La Réserve de Faune à Okapis (RFO), sanctuaire forestier inscrit au patrimoine mondial de l’UNESCO, refuge de l’okapi et de centaines d’espèces endémiques, est en train de disparaître sous les coups de l’exploitation aurifère. Selon le rapport du Centre du patrimoine mondial de l’UNESCO, la déforestation, la pollution et le braconnage atteignent des niveaux alarmants, et rien ne semble freiner les acteurs responsables.
Mais la question qui brûle: qui profite de cette destruction ? Qui signe les permis qui permettent à l’or de grignoter nos forêts ?
Avec plus de 13 000 km² de forêt, la RFO est l’habitat des okapis et des peuples autochtones Mbuti et Efe, qui dépendent de la forêt pour survivre. À en croire l’ICCN, la réserve subit depuis des décennies des pressions croissantes. Et pourtant, malgré les lois qui interdisent l’exploitation minière dans les zones protégées, des permis continuent d’être délivrés, souvent de manière opaque et contestée.
Cette complicité entre acteurs économiques et autorités locales transforme la forêt en un terrain de pillage légal, laissant les communautés locales impotentes face à la destruction de leurs terres et de leur patrimoine culturel.
Selon la Wildlife Conservation Society, l’or artisanal et semi-industriel ronge la forêt, détruit les corridors écologiques et fragmente l’habitat des espèces protégées. À Muchacha, des images satellites montrent des hectares de forêt rasés pour laisser place aux mines.
L’utilisation massive de mercure pour extraire l’or pollue les rivières et les sols, mettant en danger la faune aquatique et les populations humaines. À en croire des journalistes de terrain, certains procédés semi-industriels introduisent des résidus toxiques, aggravant la catastrophe écologique.
Les routes et campements miniers facilitent le commerce illégal d’animaux sauvages, et le braconnage s’intensifie, alertent les experts de Mongabay. Des éléphants, pangolins et okapis voient leurs populations décliner, tandis que les coupables restent rarement poursuivis. Qui signe les permis qui rendent cette situation possible ? Qui protège ces acteurs ?

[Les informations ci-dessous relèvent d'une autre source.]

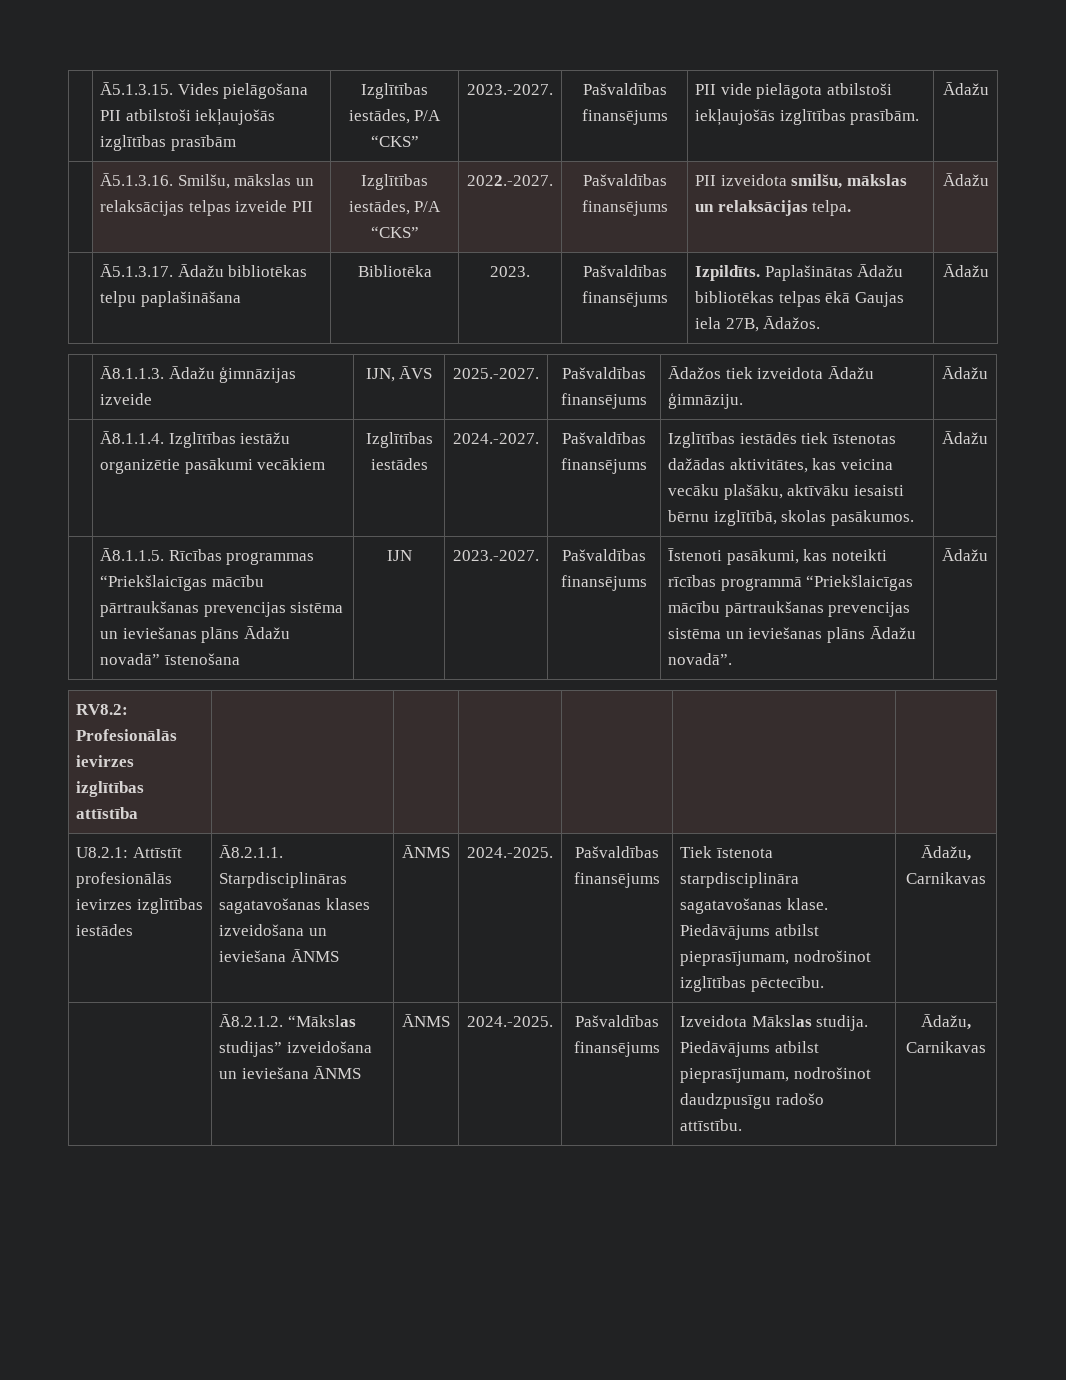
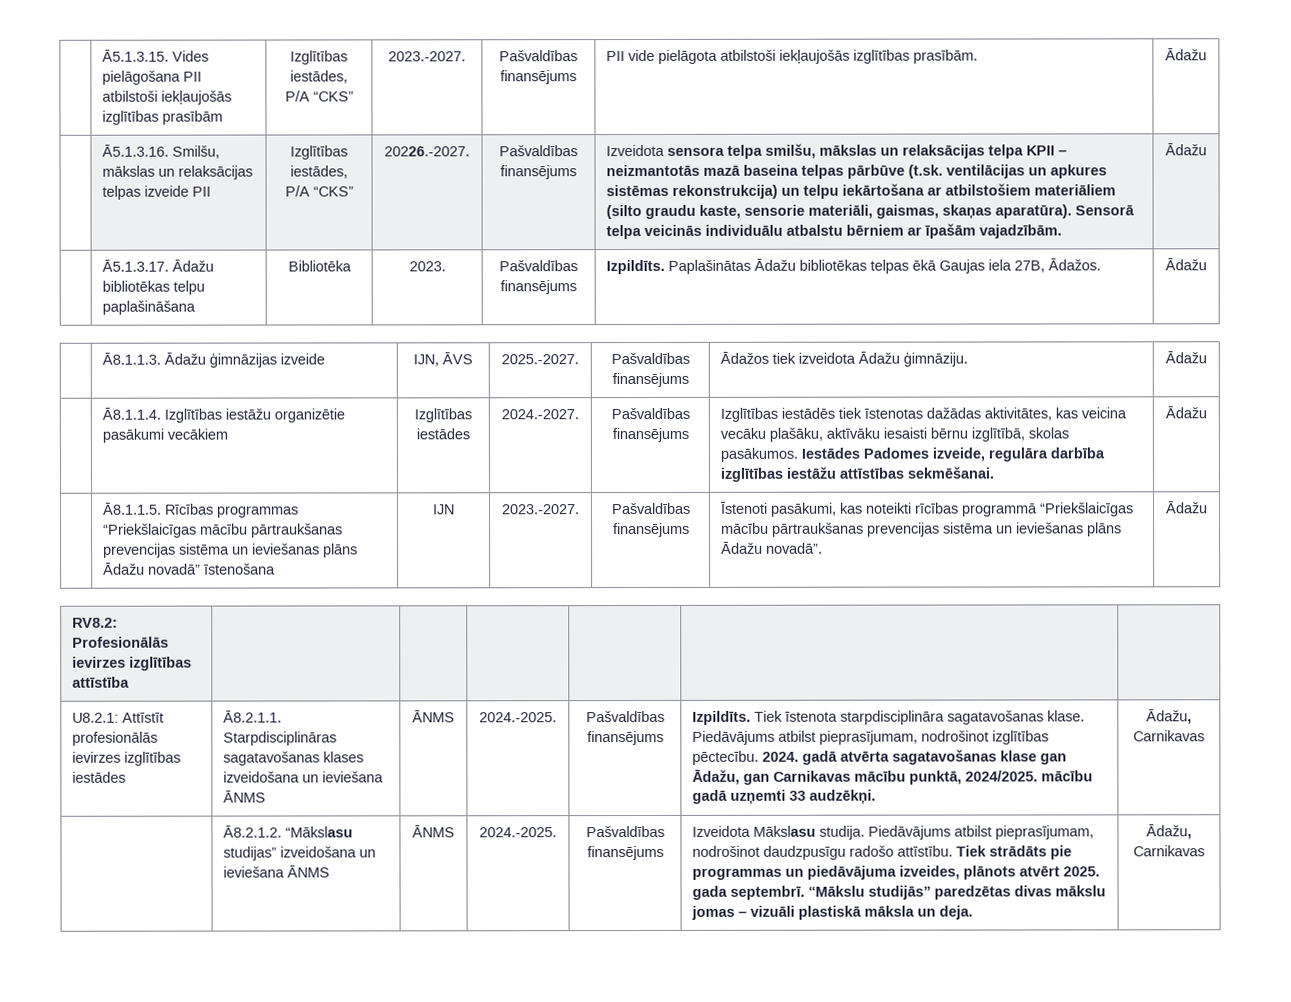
[467,175,553,186] [582,174,667,186] [581,200,668,216] [695,174,787,186] 2022.-2027. | Pašvaldības finansējums | PII izveidota -> [384,146,470,157] [499,145,578,157] [500,165,577,180] [605,144,763,159] 20226.-2027. | Pašvaldības finansējums | Izveidota sensora telpa
[812,200,852,216] telpa. -> [987,144,1067,159] [605,164,1107,179] [605,183,1116,199] [605,204,1135,220] [605,223,1062,240] telpa KPII – neizmantotās mazā baseina telpas pārbūve (t.sk. ventilācijas un apkures sistēmas rekonstrukcija) un telpu iekārtošana ar atbilstošiem materiāliem (silto graudu kaste, sensorie materiāli, gaismas, skaņas aparatūra). Sensorā telpa veicinās individuālu atbalstu bērniem ar īpašām vajadzībām.
(914, 518) none -> [800,447,1105,462] [719,466,994,482] Iestādes Padomes izveide, regulāra darbība izglītības iestāžu attīstības sekmēšanai.
(660, 880) none -> [691,710,751,725] Izpildīts.
(824, 984) none -> [761,749,1067,765] [691,768,1093,785] [691,789,876,804] 2024. gadā atvērta sagatavošanas klase gan Ādažu, gan Carnikavas mācību punktā, 2024/2025. mācību gadā uzņemti 33 audzēkņi.
[287,1015,356,1027] “Mākslas -> [284,826,353,838] “Mākslasu
[751,1015,812,1027] Mākslas -> [752,825,816,837] Mākslasu
(743, 1125) none -> [955,845,1072,860] [691,865,1100,880] [691,885,1106,900] [690,905,973,920] Tiek strādāts pie programmas un piedāvājuma izveides, plānots atvērt 2025. gada septembrī. “Mākslu studijās” paredzētas divas mākslu jomas – vizuāli plastiskā māksla un deja.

Près de 25 % des habitants de la RFO sont des Mbuti et Efe. Selon le Business & Human Rights Resource Centre, l’exploitation aurifère détruit leurs terres de chasse et de cueillette, contamine leurs sources d’eau et fragilise leur culture et leur mode de vie. Et qui agit pour eux ? Personne n’empêche ces permis d’être délivrés, personne ne garantit la protection de leurs droits. La forêt, leurs maisons et leur culture sont offertes en pâture à l’or, au profit de quelques intérêts privés.
Bien que la loi congolaise interdise toute exploitation minière dans les aires protégées, à en croire l’UNESCO, des permis sont délivrés sur des zones protégées, souvent en contournant les limites officielles ou en manipulant les cartes cadastrales. Cette situation révèle une impunité totale et une complicité choquante entre décideurs politiques et sociétés minières.
Le résultat : une destruction massive et irréversible de la biodiversité, pendant que les auteurs de cette catastrophe restent libres et invisibles.
Les inselbergs et micro-habitats abritant des espèces endémiques disparaissent, alertent les experts de l’UNESCO. La régulation de l’eau, le stockage du carbone et la sécurité alimentaire des populations locales sont désormais compromis. Et qui en paie le prix ? Les Congolais, impuissants face à la cupidité de quelques-uns. La RFO n’est pas seulement un sanctuaire : c’est un patrimoine écologique, culturel et économique, et sa destruction est un crime contre la nature et les peuples autochtones.
Il est temps que les autorités congolaises, les organismes internationaux et la société civile arrêtent cette dérive. Les acteurs qui octroient les permis et les sociétés qui exploitent illégalement doivent être tenus responsables. La population congolaise ne peut plus rester spectatrice de la disparition de ses trésors. Selon l’UNESCO et les experts, seule une action rapide, transparente et coordonnée pourra sauver la RFO avant qu’il ne soit trop tard.